Jumat 25 Jan 2019 09:52 WIB

Soal OSO, KPU: Kami Bukan Anak Buah Presiden dan DPR

KPU menyatakan siap dipanggil DPR untuk menjelaskan polemik pencalonan OSO.

Rep: Dian Erika Nugraheny/ Red: Andri Saubani
Komisioner Komisi Pemilihan Umum (KPU) Hasyim Asy'ari
Foto: RepublikaTV/Havid Al Vizki
Komisioner Komisi Pemilihan Umum (KPU) Hasyim Asy'ari

REPUBLIKA.CO.ID, JAKARTA -- Komisioner Komisi Pemilihan Umum (KPU), Hasyim Asy'ari, menegaskan KPU tidak bisa diintervensi oleh Presiden dan DPR dalam polemik hukum pencalonan Oesman Sapta Odang (OSO) sebagai anggota DPD. KPU menyatakan siap dipanggil DPR untuk menjelaskan soal polemik tersebut.

"KPU ini bukan anak buah Presiden dan bukan anak buah DPR," tegas Hasyim kepada wartawan di Jakarta, Jumat (25/1).

Hal tersebut diungkapkannya menanggapi keinginan kuasa hukum OSO meminta Pengadilan Tata Usaha Negara (PTUN) Jakarta untuk mengirim surat kepada Presiden Joko Widodo (Jokowi) dan DPR. Surat itu nantinya berisi permintaan agar KPU segera melaksanakan putusan PTUN untuk memasukkan nama OSO ke dalam daftar calon tetap (DCT) calon anggota DPD Pemilu 2019.

Hasyim melanjutkan, KPU merupakan lembaga yang mandiri, nasional dan independen. Dengan begitu, keputusan KPU tidak bisa diintervensi oleh pihak manapun.

"Secara kelembagaan KPU ini kan oleh konstitusi disebut sebagai lembaga penyelenggara pemilu yang mandiri," lanjut dia.

Saat disinggung tentang DPR yang akan memanggil KPU untuk menjelaskan polemik hukum OSO, Hasyim menegaskan pihaknya siap. Penjelasan KPU nantinya tidak akan jauh berbeda dengan pemaparan yang selama ini disampaikan.

"Kalau KPU dipanggil dalam rapat dengar pendapat sebagaimana biasanya, maka kami akan hadir, akan  menjelaskan," kata Hasyim.
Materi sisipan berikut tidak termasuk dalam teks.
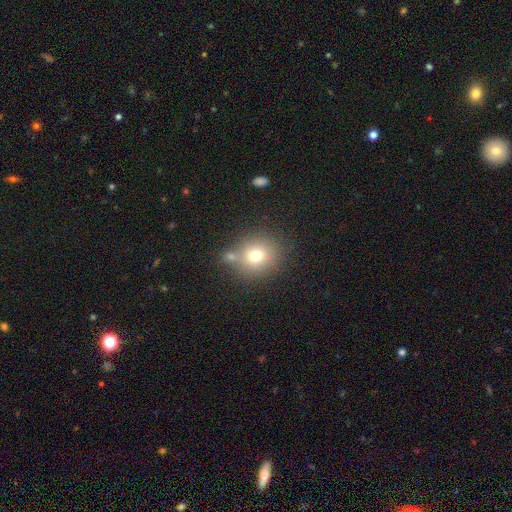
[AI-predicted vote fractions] A smooth galaxy with no disk features (72%) that is round (81%). Merging: none (66%).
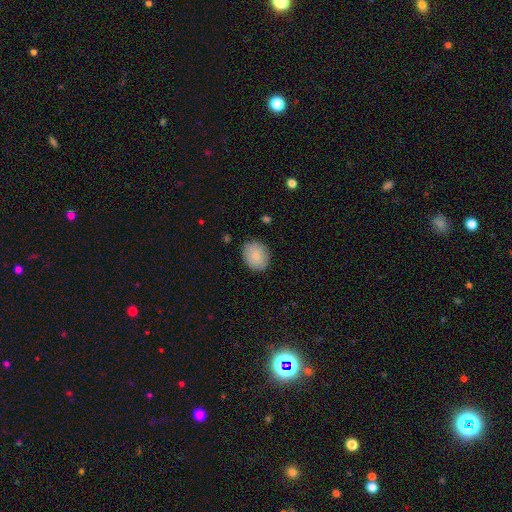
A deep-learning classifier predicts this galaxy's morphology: Overall: smooth (86%). How rounded: round (57%; in between 42%). Merging: none (84%).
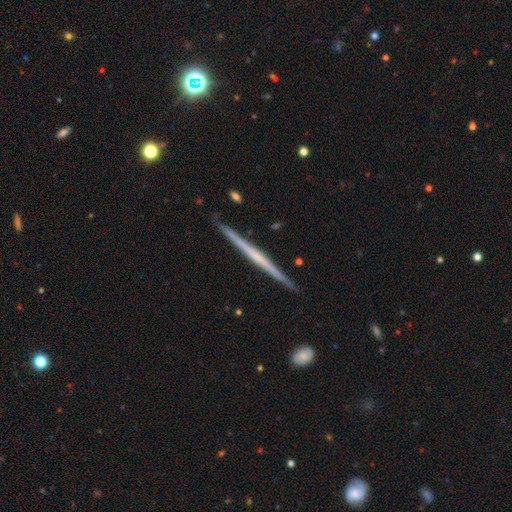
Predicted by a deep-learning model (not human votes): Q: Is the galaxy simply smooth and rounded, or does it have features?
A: featured or disk — 70%.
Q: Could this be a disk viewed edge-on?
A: yes — 98%.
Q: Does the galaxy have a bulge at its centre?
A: none — 78%.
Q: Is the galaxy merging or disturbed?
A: none — 91%.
Sebelumnya, memastikan proses produksi surat suara tetap berjalan tanpa adanya nama OSO yang tercantum di dalamnya. KPU memastikan OSO tidak masuk ke dalam DCT calon anggota DPD pada Pemilu 2019.

Komisioner KPU, Evi Novida Ginting Manik, menjelaskan alasan tidak dimasukkannya nama OSO ke dalam DCT dan surat suara pemilu. Menurut dia, OSO tidak menyampaikan surat pengunduran diri sebagai pengurus parpol hingga batas waktu yang ditentukan pada pukul 24.00 WIB, Selasa (22/1).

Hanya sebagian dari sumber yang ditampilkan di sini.